The Notice further says that Section 9003 of the Affordable Care Act also amends Section 223(d)(2)(A) of the Code, with respect to health savings accounts “(HSAs”). Under revised Section 223(d)(2)(A), a distribution from an HSA for a medicine or drug is a tax-free qualified medical expense only if the medicine or drug meets (1), (2) or (3) above. If amounts are distributed from an HSA for any medicine or drug which does not satisfy one of these requirements, the amounts will be treated as a distribution for nonqualified medical expenses, and will therefore be includable in gross income and generally subject to a 20% additional tax. The new rules do not affect HSA distributions for medicines or drugs made before 2011, or distributions made after 2010 for medicines or drugs purchased before 2011.

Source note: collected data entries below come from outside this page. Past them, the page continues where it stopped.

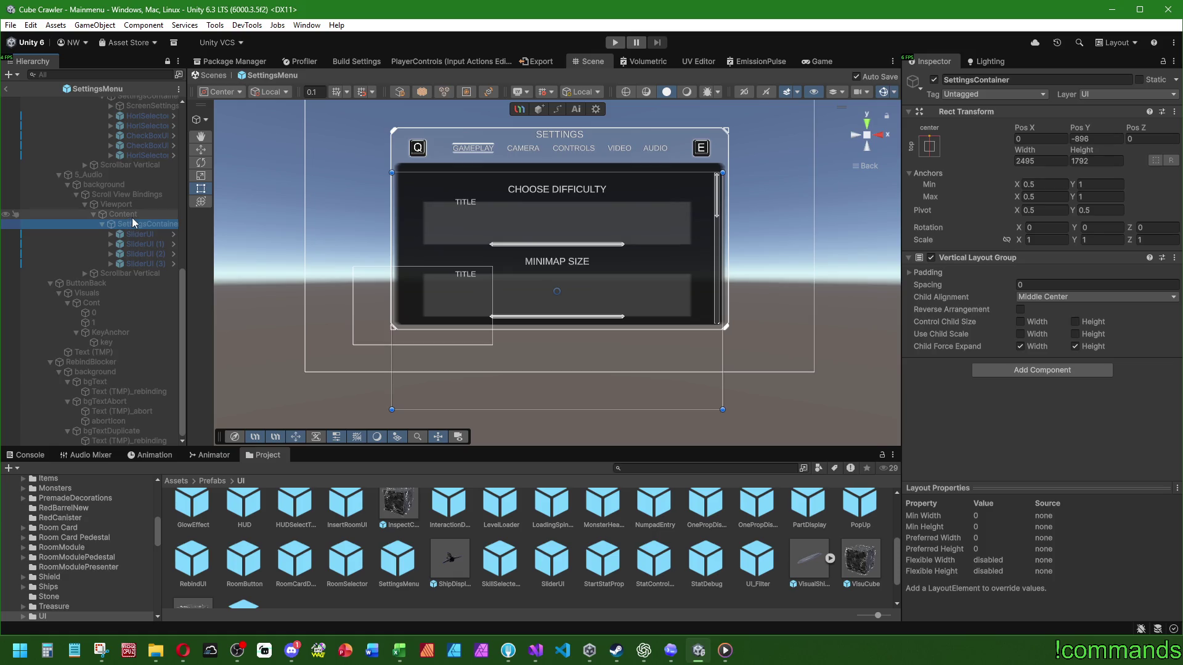
click(132, 215)
mouse_move(501, 256)
mouse_down()
mouse_move(574, 265)
mouse_move(587, 289)
mouse_up()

For these purposes, a “prescription ” is a written or electronic order for a medicine or drug that meets the legal requirements of a prescription in the state in which the medicine or drug is purchased, and which is issued by an individual who is legally authorized to issue a prescription in that state. The foregoing rules do not apply to items that are not medicines or drugs, such as equipment (e.g., crutches), supplies (e.g., bandages), and diagnostic devices (e.g., blood sugar test kits). Such items may qualify as medical care if the requirements of Section 213(d)(1) of the Code are met. The Notice contains some special rules for using FSA and HRA debit cards to purchase over-the-counter medicines and drugs. Cafeteria plans may need to be amended to conform to the new over-the-counter drug requirements. Pursuant to Prop. Treas. Reg. § 1.125-1(c), cafeteria plan amendments may be effective only prospectively. However, under the Notice, an amendment to conform a cafeteria plan to the requirements included in the Notice, which is adopted no later than June 30, 2011, may be made effective retroactively for medicine or drug purchases made after 2010.